### [SUPPLIED DATA]

--------------------

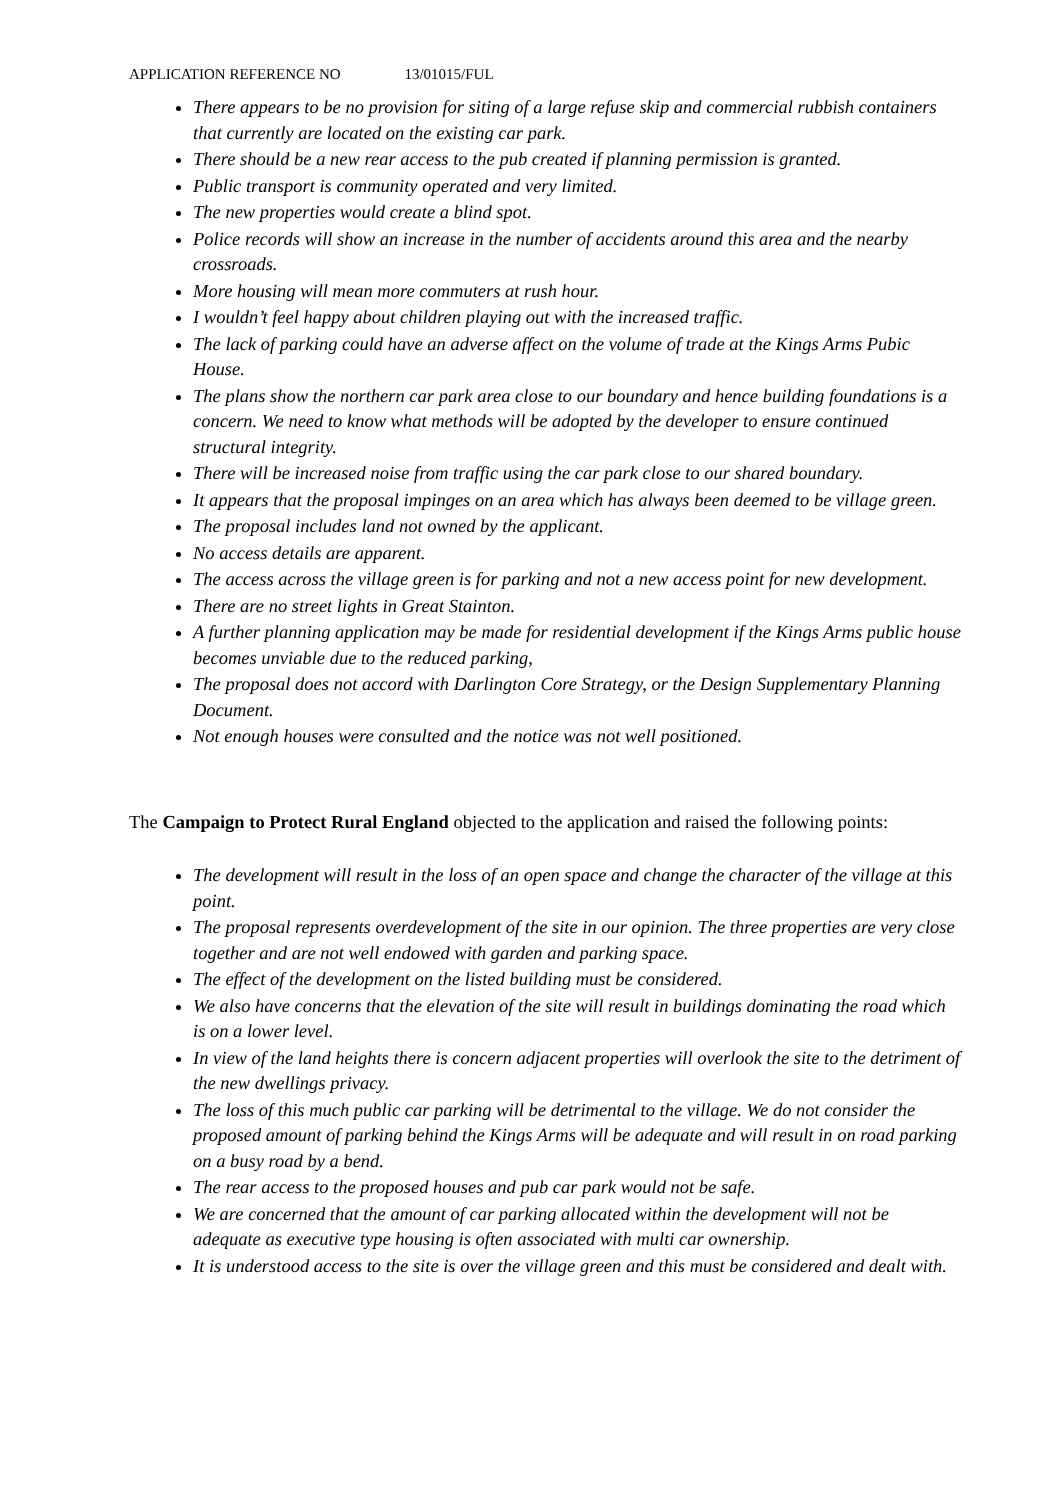APPLICATION REFERENCE NO 13/01015/FUL
There appears to be no provision for siting of a large refuse skip and commercial rubbish containers that currently are located on the existing car park.
There should be a new rear access to the pub created if planning permission is granted.
Public transport is community operated and very limited.
The new properties would create a blind spot.
Police records will show an increase in the number of accidents around this area and the nearby crossroads.
More housing will mean more commuters at rush hour.
I wouldn’t feel happy about children playing out with the increased traffic.
The lack of parking could have an adverse affect on the volume of trade at the Kings Arms Pubic House.
The plans show the northern car park area close to our boundary and hence building foundations is a concern. We need to know what methods will be adopted by the developer to ensure continued structural integrity.
There will be increased noise from traffic using the car park close to our shared boundary.
It appears that the proposal impinges on an area which has always been deemed to be village green.
The proposal includes land not owned by the applicant.
No access details are apparent.
The access across the village green is for parking and not a new access point for new development.
There are no street lights in Great Stainton.
A further planning application may be made for residential development if the Kings Arms public house becomes unviable due to the reduced parking,
The proposal does not accord with Darlington Core Strategy, or the Design Supplementary Planning Document.
Not enough houses were consulted and the notice was not well positioned.
The Campaign to Protect Rural England objected to the application and raised the following points:
The development will result in the loss of an open space and change the character of the village at this point.
The proposal represents overdevelopment of the site in our opinion. The three properties are very close together and are not well endowed with garden and parking space.
The effect of the development on the listed building must be considered.
We also have concerns that the elevation of the site will result in buildings dominating the road which is on a lower level.
In view of the land heights there is concern adjacent properties will overlook the site to the detriment of the new dwellings privacy.
The loss of this much public car parking will be detrimental to the village. We do not consider the proposed amount of parking behind the Kings Arms will be adequate and will result in on road parking on a busy road by a bend.
The rear access to the proposed houses and pub car park would not be safe.
We are concerned that the amount of car parking allocated within the development will not be adequate as executive type housing is often associated with multi car ownership.
It is understood access to the site is over the village green and this must be considered and dealt with.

--------------------

### [TRY IT]
Starting with the first line of the data above and ending with the line containing "I wouldn’t feel", please restate every line exactly, leaving images out.

### [TASK ANSWER]
APPLICATION REFERENCE NO 13/01015/FUL
There appears to be no provision for siting of a large refuse skip and commercial rubbish containers that currently are located on the existing car park.
There should be a new rear access to the pub created if planning permission is granted.
Public transport is community operated and very limited.
The new properties would create a blind spot.
Police records will show an increase in the number of accidents around this area and the nearby crossroads.
More housing will mean more commuters at rush hour.
I wouldn’t feel happy about children playing out with the increased traffic.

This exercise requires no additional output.